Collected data
[Start of Attachment]

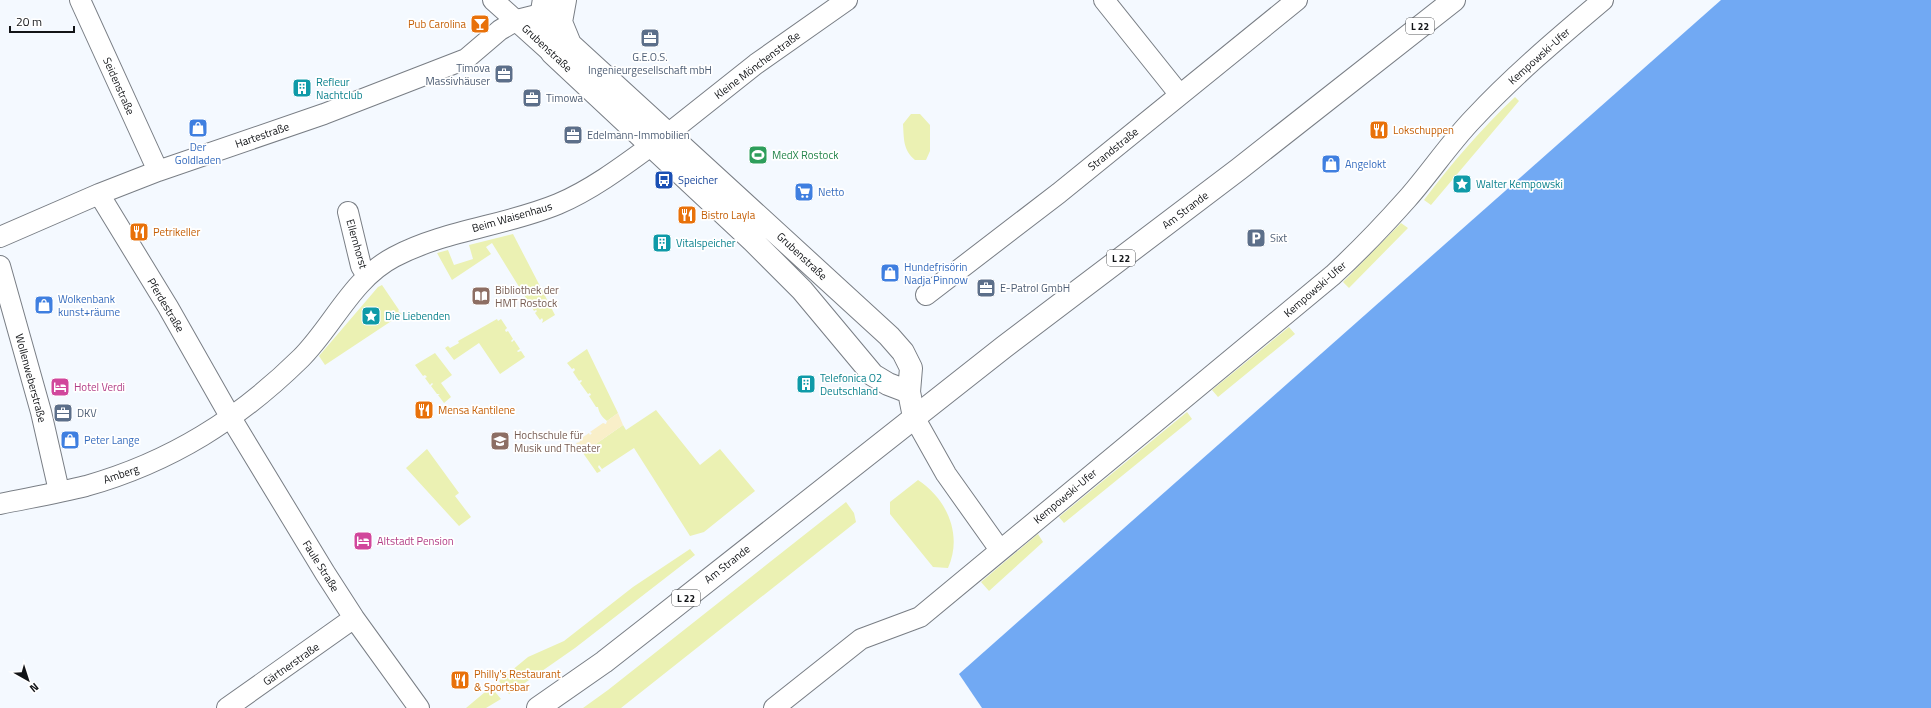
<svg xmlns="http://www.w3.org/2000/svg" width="1931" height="708" font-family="'Titillium Web',sans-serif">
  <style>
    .green { fill: #ebf1b3 }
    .sand { fill: #f9efc9 }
    .water { fill: #71a9f3 }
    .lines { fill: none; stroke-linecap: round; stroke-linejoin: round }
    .street-casing { stroke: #797e85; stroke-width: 22 }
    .secondary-casing { stroke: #797e85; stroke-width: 24 }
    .primary-casing { stroke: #797e85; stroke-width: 24 }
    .street { stroke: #fff; stroke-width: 20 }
    .secondary { stroke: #fff; stroke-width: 22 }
    .primary { stroke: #fff; stroke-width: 22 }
    .labels { text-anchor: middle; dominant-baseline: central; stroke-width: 3.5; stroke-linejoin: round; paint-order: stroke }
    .shield { fill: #fff; stroke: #595a5d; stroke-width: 1 }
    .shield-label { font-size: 10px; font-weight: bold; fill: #121417 }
    .food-label { font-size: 11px; fill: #c56008; stroke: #fff; text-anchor: start }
    .street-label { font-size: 11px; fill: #121417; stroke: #fff }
    .service-label { font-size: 11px; fill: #4e5e75; stroke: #fff; text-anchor: start }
    .culture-label { font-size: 11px; fill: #0d838f; stroke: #fff; text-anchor: start }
    .shop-label { font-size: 11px; fill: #366cbe; stroke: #fff; text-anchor: start }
    .leisure-label { font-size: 11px; fill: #27864d; stroke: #fff; text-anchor: start }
    .transit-label { font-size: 11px; fill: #164399; stroke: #fff; text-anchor: start }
    .education-label { font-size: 11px; fill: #785e54; stroke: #fff; text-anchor: start }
    .hotel-label { font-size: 11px; fill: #b23c85; stroke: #fff; text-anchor: start }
  </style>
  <rect width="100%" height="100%" fill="#f4f9ff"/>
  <!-- green -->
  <path class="green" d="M1515 97 1519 101 1431 205 1424 200C1452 163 1481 129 1515 97Z
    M911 114H920L930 125V151L926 160H915C903 150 904 139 903 124Z
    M1401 223 1408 228 1349 288 1343 282Z
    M513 234 555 315 542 323 543 320 542 318 540 320 535 313 537 311 536 310 534 311 492 243 486 247 491 254 452 280 437 253 448 250 454 265 473 259 469 245Z
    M382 285 399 310 398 311 402 314 325 365 319 356 378 287Z
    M497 319 498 321 501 319 507 328 505 330 506 332 508 331 513 339 511 341 512 342 514 340 520 349 517 351 518 352 521 351 525 357 500 374 479 343 454 360 445 348 448 346 450 348 459 343 458 341Z
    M1289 327 1295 334 1218 397 1212 390Z
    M587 349 618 413 607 421C602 417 599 413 598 407H596L589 396 591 395 590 393 588 394 580 383 582 381 581 380 579 381 573 372 575 370 574 368 572 369 567 363Z
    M435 353 452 375 441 383 451 397 444 403 438 395 440 394H437L431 386 433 384 432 383 430 385 425 378 427 377 425 375 423 376 415 365Z
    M656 410 700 465 720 449 755 491 704 532 690 536 634 448 602 469 599 465 598 467 601 471 597 473 583 453 623 425 626 430Z
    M1187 412 1192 419 1064 523 1059 517Z
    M427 449 459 493 455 496 471 517 459 526 406 468Z
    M918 480C947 499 963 535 948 568L933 567 890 514V502Z
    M846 502 854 513 856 522 621 708H583L608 690Z
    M1038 534 1043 542 989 591 981 582Z
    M690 549 695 555 575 648 509 694 499 681 528 657 564 641 633 587Z
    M491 687 501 699 486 708H466Z"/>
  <!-- sand -->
  <path class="sand" d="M618 413 623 425 583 453 576 443 580 442 579 440 589 433 590 435 592 433 590 432 603 423 606 424 607 421Z"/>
  <!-- water -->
  <path class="water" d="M1721 0H1931V708H982L959 674Z"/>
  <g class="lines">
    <defs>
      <path id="street" d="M80 0 158 171
        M493 0 552 53
        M1104 0 1180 95
        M669 133 756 64 847 0
        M99 194 168 307 231 418 325 573 354 618 419 708
        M348 212 361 266 367 276
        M0 237 99 194 158 171 324 114 466 59 500 30 517 20 541 14 556 5
        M0 266 41 412 59 491
        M926 295 1059 193 1297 0
        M914 417 946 474 1000 550
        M0 504C29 498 58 493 86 486 171 462 239 419 301 358 333 326 352 279 394 257 445 230 505 226 558 204 591 190 622 167 652 145
        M227 708 354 618
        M774 708 861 639 920 617 1333 275C1359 251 1383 226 1407 199 1430 173 1449 144 1473 119 1513 76 1558 38 1603 0"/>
      <path id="secondary" d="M544 0C539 20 542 35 552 53L753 241 802 290 873 375 888 384 909 392
        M565 0 561 22 570 44 889 336 903 352 911 368 909 392 914 417"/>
      <path id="primary" d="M538 708 604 662 650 626 1004 347 1239 169 1454 0"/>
    </defs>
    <!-- street casing -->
    <use href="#street" class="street-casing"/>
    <!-- secondary casing -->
    <use href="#secondary" class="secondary-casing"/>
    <!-- primary casing -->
    <use href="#primary" class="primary-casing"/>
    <!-- street -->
    <use href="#street" class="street"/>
    <!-- secondary -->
    <use href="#secondary" class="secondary"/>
    <!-- primary -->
    <use href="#primary" class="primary"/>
  </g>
  <!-- icons -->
  <defs>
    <symbol id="bar-square" viewBox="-11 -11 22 22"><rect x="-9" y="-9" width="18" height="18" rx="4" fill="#e8710a" stroke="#fff"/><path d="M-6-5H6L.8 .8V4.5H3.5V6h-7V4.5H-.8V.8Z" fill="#fff"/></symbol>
    <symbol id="office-square" viewBox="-11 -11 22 22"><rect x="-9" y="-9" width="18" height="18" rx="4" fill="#5c6f8a" stroke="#fff"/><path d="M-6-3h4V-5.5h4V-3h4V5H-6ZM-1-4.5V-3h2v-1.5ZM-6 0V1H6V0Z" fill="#fff"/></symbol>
    <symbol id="building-square" viewBox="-11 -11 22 22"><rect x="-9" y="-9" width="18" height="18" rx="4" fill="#0f9aa8" stroke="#fff"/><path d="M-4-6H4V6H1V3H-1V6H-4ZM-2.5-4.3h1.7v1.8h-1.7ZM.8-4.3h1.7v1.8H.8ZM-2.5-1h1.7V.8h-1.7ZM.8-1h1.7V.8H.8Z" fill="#fff"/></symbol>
    <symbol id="shop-square" viewBox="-11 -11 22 22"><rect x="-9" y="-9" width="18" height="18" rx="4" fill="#3f7fe0" stroke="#fff"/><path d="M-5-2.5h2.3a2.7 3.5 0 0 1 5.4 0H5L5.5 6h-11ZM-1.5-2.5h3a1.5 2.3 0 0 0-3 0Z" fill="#fff"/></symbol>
    <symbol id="restaurant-square" viewBox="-11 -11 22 22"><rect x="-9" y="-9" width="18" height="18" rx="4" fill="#e8710a" stroke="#fff"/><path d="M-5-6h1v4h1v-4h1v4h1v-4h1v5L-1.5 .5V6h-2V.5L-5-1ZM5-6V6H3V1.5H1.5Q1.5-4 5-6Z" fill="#fff"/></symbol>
    <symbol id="stadium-square" viewBox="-11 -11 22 22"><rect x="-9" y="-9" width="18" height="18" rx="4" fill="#2e9e5b" stroke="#fff"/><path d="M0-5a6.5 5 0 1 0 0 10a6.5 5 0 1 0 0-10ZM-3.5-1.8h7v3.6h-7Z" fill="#fff"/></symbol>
    <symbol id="bus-square" viewBox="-11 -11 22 22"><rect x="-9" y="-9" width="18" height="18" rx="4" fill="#1a4fb4" stroke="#fff"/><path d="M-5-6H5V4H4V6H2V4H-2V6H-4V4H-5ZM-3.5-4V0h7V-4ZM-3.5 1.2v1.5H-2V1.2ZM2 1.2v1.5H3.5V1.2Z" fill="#fff"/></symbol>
    <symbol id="sight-square" viewBox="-11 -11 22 22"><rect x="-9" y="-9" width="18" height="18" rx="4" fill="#0f9aa8" stroke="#fff"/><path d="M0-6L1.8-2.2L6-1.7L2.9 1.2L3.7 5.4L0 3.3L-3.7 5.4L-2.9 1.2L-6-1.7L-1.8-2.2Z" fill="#fff"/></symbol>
    <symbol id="supermarket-square" viewBox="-11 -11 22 22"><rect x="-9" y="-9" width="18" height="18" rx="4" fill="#3f7fe0" stroke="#fff"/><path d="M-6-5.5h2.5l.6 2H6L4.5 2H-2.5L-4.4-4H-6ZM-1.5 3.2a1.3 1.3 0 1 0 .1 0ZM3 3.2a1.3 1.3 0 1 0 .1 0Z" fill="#fff"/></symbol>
    <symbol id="parking-square" viewBox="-11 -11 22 22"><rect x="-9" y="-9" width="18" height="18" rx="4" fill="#5c6f8a" stroke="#fff"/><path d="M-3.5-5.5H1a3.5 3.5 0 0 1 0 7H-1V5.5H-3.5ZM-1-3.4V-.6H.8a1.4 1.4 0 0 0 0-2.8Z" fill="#fff"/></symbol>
    <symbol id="library-square" viewBox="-11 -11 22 22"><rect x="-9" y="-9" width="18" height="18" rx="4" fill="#8d6e63" stroke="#fff"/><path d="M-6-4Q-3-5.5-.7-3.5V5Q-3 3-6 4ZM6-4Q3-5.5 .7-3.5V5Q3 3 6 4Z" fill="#fff"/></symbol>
    <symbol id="hotel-square" viewBox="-11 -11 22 22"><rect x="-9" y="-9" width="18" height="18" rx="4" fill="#d1479c" stroke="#fff"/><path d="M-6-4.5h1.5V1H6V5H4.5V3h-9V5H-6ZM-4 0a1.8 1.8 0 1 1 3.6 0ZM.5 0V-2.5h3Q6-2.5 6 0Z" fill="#fff"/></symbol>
    <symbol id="university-square" viewBox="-11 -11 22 22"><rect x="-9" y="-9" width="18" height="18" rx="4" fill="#8d6e63" stroke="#fff"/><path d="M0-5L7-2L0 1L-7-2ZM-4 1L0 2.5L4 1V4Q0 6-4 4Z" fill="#fff"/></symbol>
  </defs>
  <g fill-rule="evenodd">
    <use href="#bar-square" x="469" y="13" width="22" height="22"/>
    <use href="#office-square" x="639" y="27" width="22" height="22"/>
    <use href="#office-square" x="493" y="63" width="22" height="22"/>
    <use href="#building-square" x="291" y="77" width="22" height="22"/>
    <use href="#office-square" x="521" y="87" width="22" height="22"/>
    <use href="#shop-square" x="187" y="117" width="22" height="22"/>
    <use href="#restaurant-square" x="1368" y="119" width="22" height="22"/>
    <use href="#office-square" x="562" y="124" width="22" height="22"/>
    <use href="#stadium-square" x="747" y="144" width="22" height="22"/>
    <use href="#shop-square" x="1320" y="153" width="22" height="22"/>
    <use href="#bus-square" x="653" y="169" width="22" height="22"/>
    <use href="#sight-square" x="1451" y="173" width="22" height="22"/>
    <use href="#supermarket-square" x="793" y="181" width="22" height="22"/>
    <use href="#restaurant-square" x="676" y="204" width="22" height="22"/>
    <use href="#restaurant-square" x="128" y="221" width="22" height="22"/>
    <use href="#parking-square" x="1245" y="227" width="22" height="22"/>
    <use href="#building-square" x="651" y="232" width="22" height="22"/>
    <use href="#shop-square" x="879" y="262" width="22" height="22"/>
    <use href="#office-square" x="975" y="277" width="22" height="22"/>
    <use href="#library-square" x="470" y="285" width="22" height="22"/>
    <use href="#shop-square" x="33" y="294" width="22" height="22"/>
    <use href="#sight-square" x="360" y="305" width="22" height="22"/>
    <use href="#building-square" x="795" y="373" width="22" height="22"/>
    <use href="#hotel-square" x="49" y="376" width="22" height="22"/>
    <use href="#restaurant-square" x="413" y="399" width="22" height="22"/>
    <use href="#office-square" x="52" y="402" width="22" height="22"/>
    <use href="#shop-square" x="59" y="429" width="22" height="22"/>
    <use href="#university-square" x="489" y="430" width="22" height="22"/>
    <use href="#hotel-square" x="352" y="530" width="22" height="22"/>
    <use href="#restaurant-square" x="449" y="669" width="22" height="22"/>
  </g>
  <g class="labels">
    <!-- shield labels -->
    <g class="shield">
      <rect x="1406" y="18" width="28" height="16" rx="3"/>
      <rect x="1107" y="250" width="28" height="16" rx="3"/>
      <rect x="672" y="590" width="28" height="16" rx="3"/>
    </g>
    <g class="shield-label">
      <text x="1420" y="26">L 22</text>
      <text x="1121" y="258">L 22</text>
      <text x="686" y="598">L 22</text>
    </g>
    <!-- food labels -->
    <g class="food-label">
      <text x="466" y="24" text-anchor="end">Pub Carolina</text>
      <text x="1393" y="130">Lokschuppen</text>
      <text x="701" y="215">Bistro Layla</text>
      <text x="153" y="232">Petrikeller</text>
      <text x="438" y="410">Mensa Kantilene</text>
      <text x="474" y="674">Philly's Restaurant<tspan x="474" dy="13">&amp; Sportsbar</tspan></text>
    </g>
    <!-- street labels -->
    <g class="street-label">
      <text transform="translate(547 48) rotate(43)">Grubenstraße</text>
      <text transform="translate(1539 56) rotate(-42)">Kempowski-Ufer</text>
      <text transform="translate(757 65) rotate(-37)">Kleine Mönchenstraße</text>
      <text transform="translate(119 86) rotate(66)">Seidenstraße</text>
      <text transform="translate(262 135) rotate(-19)">Hartestraße</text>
      <text transform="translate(1113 149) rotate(-39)">Strandstraße</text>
      <text transform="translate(1185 210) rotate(-37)">Am Strande</text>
      <text transform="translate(512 217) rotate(-16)">Beim Waisenhaus</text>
      <text transform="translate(357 244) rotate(74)">Ellernhorst</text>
      <text transform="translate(802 256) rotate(43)">Grubenstraße</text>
      <text transform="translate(1315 289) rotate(-41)">Kempowski-Ufer</text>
      <text transform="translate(166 305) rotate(59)">Pferdestraße</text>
      <text transform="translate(31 378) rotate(75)">Wollenweberstraße</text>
      <text transform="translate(121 474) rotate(-19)">Amberg</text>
      <text transform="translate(1065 496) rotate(-40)">Kempowski-Ufer</text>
      <text transform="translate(727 564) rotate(-38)">Am Strande</text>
      <text transform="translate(321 566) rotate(58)">Faule Straße</text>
      <text transform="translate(291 664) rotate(-35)">Gärtnerstraße</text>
    </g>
    <!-- service labels -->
    <g class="service-label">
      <text x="650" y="57" text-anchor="middle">G.E.O.S.<tspan x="650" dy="13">Ingenieurgesellschaft mbH</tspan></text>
      <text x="490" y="68" text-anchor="end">Timova<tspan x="490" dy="13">Massivhäuser</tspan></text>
      <text x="546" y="98">Timowa</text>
      <text x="587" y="135">Edelmann-Immobilien</text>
      <text x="1270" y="238">Sixt</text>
      <text x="1000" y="288">E-Patrol GmbH</text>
      <text x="77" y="413">DKV</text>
    </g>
    <!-- culture labels -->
    <g class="culture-label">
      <text x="316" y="82">Refleur<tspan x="316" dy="13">Nachtclub</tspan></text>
      <text x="1476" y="184">Walter Kempowski</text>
      <text x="676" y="243">Vitalspeicher</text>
      <text x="385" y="316">Die Liebenden</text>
      <text x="820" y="378">Telefonica O2<tspan x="820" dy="13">Deutschland</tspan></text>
    </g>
    <!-- shop labels -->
    <g class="shop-label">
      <text x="198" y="147" text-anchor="middle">Der<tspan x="198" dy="13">Goldladen</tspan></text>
      <text x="1345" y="164">Angelokt</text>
      <text x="818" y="192">Netto</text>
      <text x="904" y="267">Hundefrisörin<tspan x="904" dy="13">Nadja Pinnow</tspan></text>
      <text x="58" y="299">Wolkenbank<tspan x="58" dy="13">kunst+räume</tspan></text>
      <text x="84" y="440">Peter Lange</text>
    </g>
    <!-- leisure labels -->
    <g class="leisure-label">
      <text x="772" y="155">MedX Rostock</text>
    </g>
    <!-- transit labels -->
    <g class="transit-label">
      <text x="678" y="180">Speicher</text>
    </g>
    <!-- education labels -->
    <g class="education-label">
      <text x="495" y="290">Bibliothek der<tspan x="495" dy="13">HMT Rostock</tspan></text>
      <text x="514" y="435">Hochschule für<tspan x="514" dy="13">Musik und Theater</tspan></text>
    </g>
    <!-- hotel labels -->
    <g class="hotel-label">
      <text x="74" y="387">Hotel Verdi</text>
      <text x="377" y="541">Altstadt Pension</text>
    </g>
  </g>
  <!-- north arrow -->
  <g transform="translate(28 680) rotate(141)" stroke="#ffffff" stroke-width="3" paint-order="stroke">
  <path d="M0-3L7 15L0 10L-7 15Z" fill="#121417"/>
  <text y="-6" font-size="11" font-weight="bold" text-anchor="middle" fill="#121417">N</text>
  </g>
  <!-- scale -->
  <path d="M10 26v6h64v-6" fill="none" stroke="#121417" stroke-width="2"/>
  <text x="16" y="26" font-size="12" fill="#121417" stroke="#ffffff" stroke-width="3" paint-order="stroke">20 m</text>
</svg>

[End of Attachment]

[ACTION ITEM]
The answer must be every line of the data that holds the word "lines".

[EXERCISE RESULT]
    .lines { fill: none; stroke-linecap: round; stroke-linejoin: round }
  <g class="lines">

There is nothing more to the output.